The analysis step processes skimmed events to compute observables and fill histograms. This is where the physics analysis happens, applying selections and calculating analysis variables.

**Backend Architecture** (`analysis/nondiff.py`):
- **Analysis Classes**: Modular analysis implementations -- allows for an alternative version of the analysis with same setup (e.g. differentiable)
- **Observable Computing**: Calculates physics quantities from event data
- **Histogram Management**: Uses `Hist` for histogram operations
- **Systematic Variations**: Computes systematic uncertainty variations as alternative histograms

In [None]:
# Import the analysis class for non-differential analysis
from analysis.nondiff import NonDiffAnalysis

# Initialize the analysis object with configuration, processed datasets, and output manager
# This analysis object will handle histogram creation, observable computation, and systematic variations
nondiff_analysis = NonDiffAnalysis(validated_config, processed_datasets, output_manager)

print(f"🔬 Analysis initialized for {len(nondiff_analysis.processed_datasets)} datasets")

# Loop over each dataset and its associated event data
for dataset_name, events_list in nondiff_analysis.processed_datasets.items():
    print(f"📊 Processing dataset: {dataset_name}")
    # Each dataset contains a list of (events, metadata) tuples
    # In most cases, this will be a single tuple per dataset after event merging
    for events, metadata in events_list:
        print(f"   • Processing {len(events)} events with metadata: {metadata['process']}")

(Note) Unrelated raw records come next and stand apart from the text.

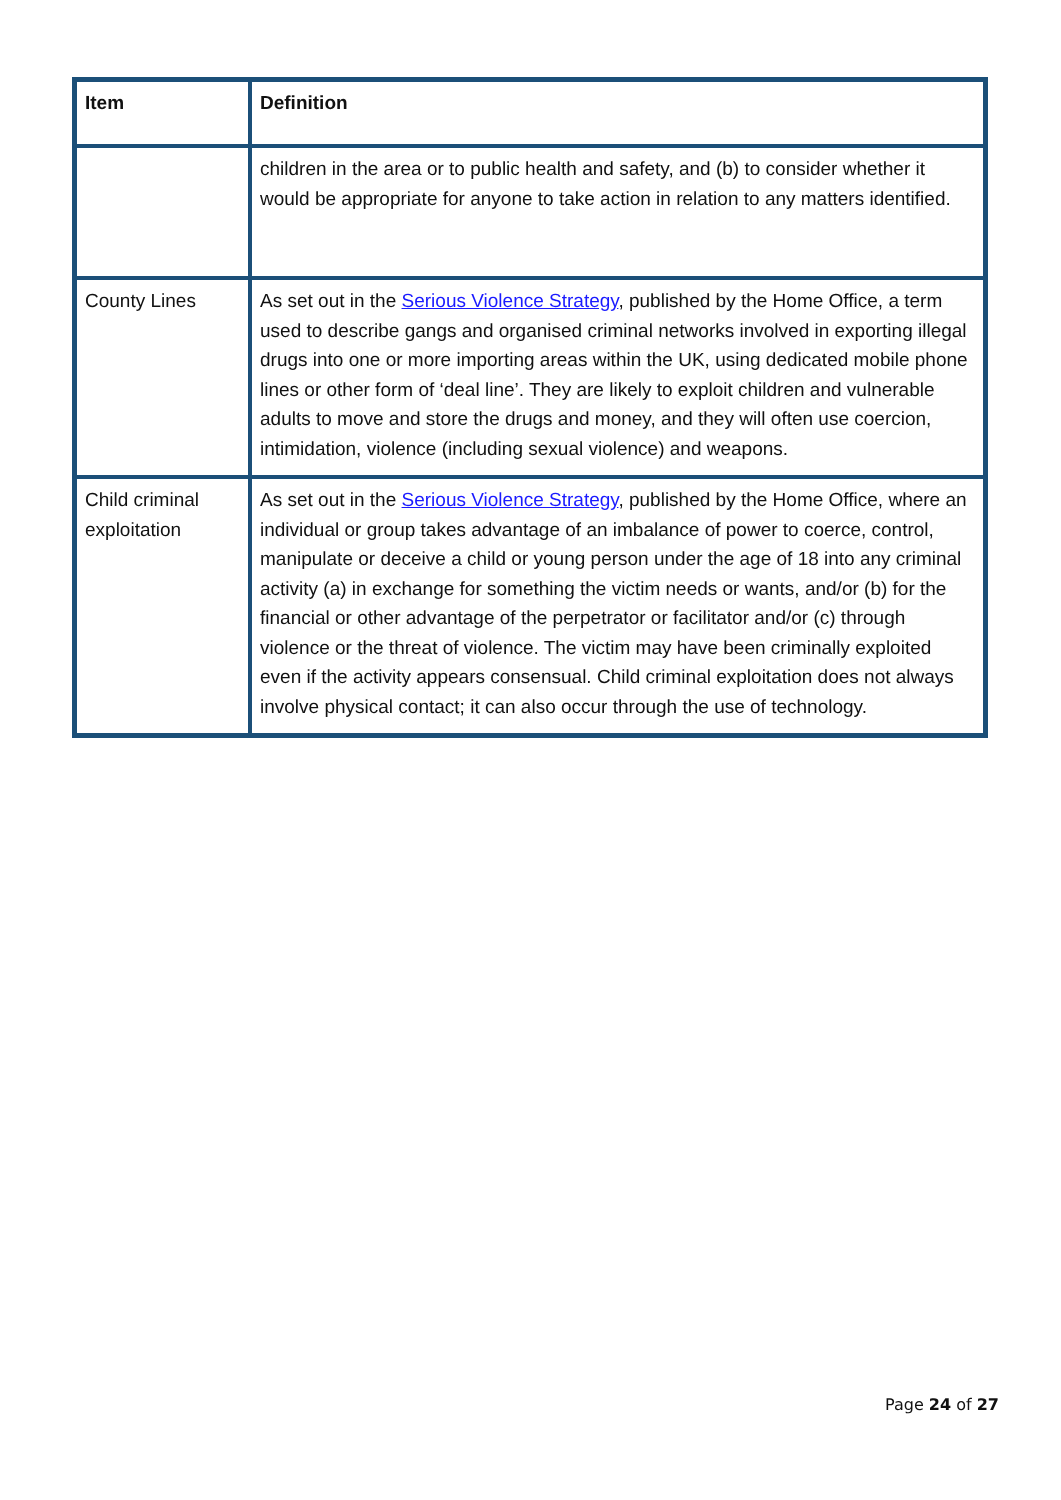| Item | Definition |
| --- | --- |
| | children in the area or to public health and safety, and (b) to consider whether it would be appropriate for anyone to take action in relation to any matters identified. |
| County Lines | As set out in the Serious Violence Strategy , published by the Home Office, a term used to describe gangs and organised criminal networks involved in exporting illegal drugs into one or more importing areas within the UK, using dedicated mobile phone lines or other form of ‘deal line’. They are likely to exploit children and vulnerable adults to move and store the drugs and money, and they will often use coercion, intimidation, violence (including sexual violence) and weapons. |
| Child criminal exploitation | As set out in the Serious Violence Strategy , published by the Home Office, where an individual or group takes advantage of an imbalance of power to coerce, control, manipulate or deceive a child or young person under the age of 18 into any criminal activity (a) in exchange for something the victim needs or wants, and/or (b) for the financial or other advantage of the perpetrator or facilitator and/or (c) through violence or the threat of violence. The victim may have been criminally exploited even if the activity appears consensual. Child criminal exploitation does not always involve physical contact; it can also occur through the use of technology. |
Page 24 of 27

        # Process the events through the analysis pipeline:
        # - Apply channel-specific selections
        # - Compute observables (physics variables like mtt, pT, etc.)
        # - Fill histograms for each channel and systematic variation
        # - Apply corrections and systematic uncertainties
        nondiff_analysis.process(events, metadata)

print(f"📈 Generated histograms for channels: {[ch.name for ch in validated_config.channels]}")

# 7. Statistical Analysis

The statistical analysis step performs fits and extracts physics results from the histograms. This uses the `cabinetry` for statistical modeling and fitting.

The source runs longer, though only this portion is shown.